For Nadine, as for many others, the earthquake was a terrible disaster—but it was also a link in a chain of disastrous events. She fully expects another; and why shouldn’t she? Her situation makes disaster predictable, even imminent. Within this tragic horizon, her modes of recovery, of holding on, remain subject to chance, favors, and occasional aid.

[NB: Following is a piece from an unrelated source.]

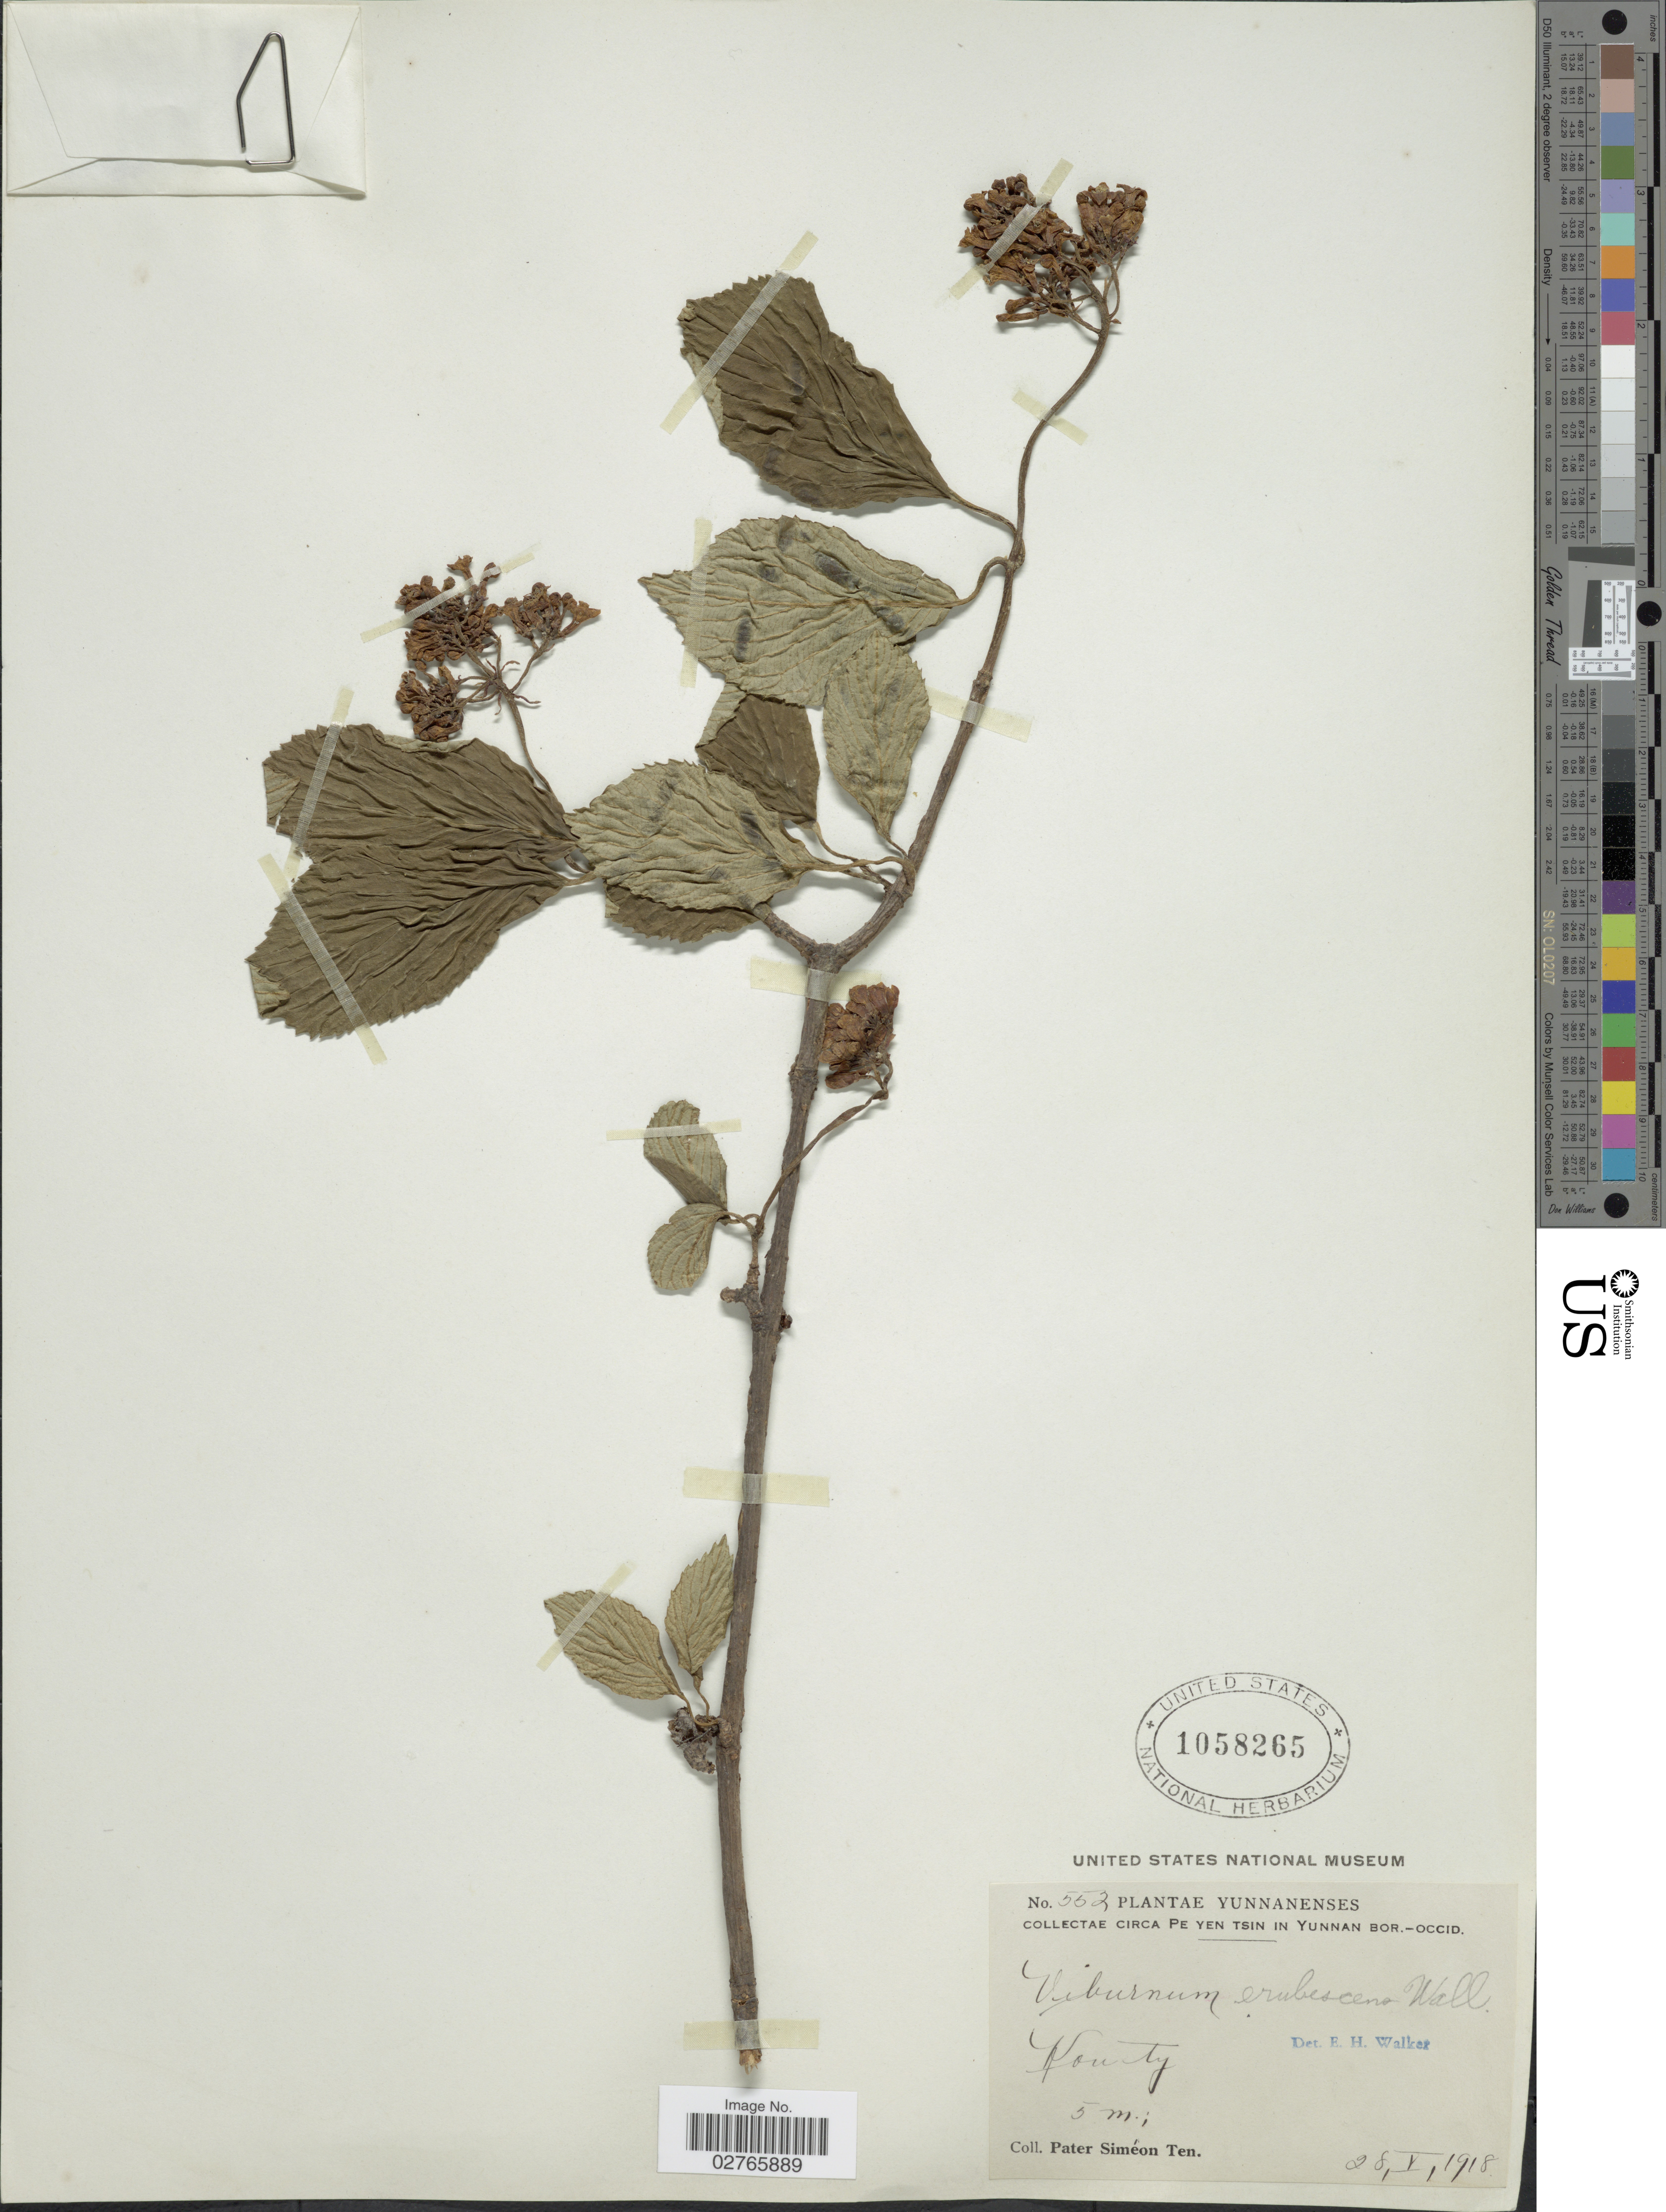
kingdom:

If the recovered life embodies all the anxiety and risk of a quivering ground, I wonder, can the disaster even be located? This reminds me of Lauren Berlant’s recent suggestion that in precarious situations “the event emerges not as a thing that goes without saying but as a genre whose conventions are stunned, disorganized, and open for change.” For many in Haiti, disaster events seem to meld into a normalized disastrous-ness—where feelings of not just danger but also uncertainty, insecurity, and doubt coalesce. This vernacularization of disaster deepens the meaning at stake in the anecdote I recounted earlier: “Let’s keep living!” Below the inspirational message lies a reminder of the precarity of life in Haiti before and long after this, or any other, disaster.
Chelsey Kivland is the McKennan Postdoctoral fellow in Anthropology at Dartmouth College. She writes about street politics in contemporary urban Haiti.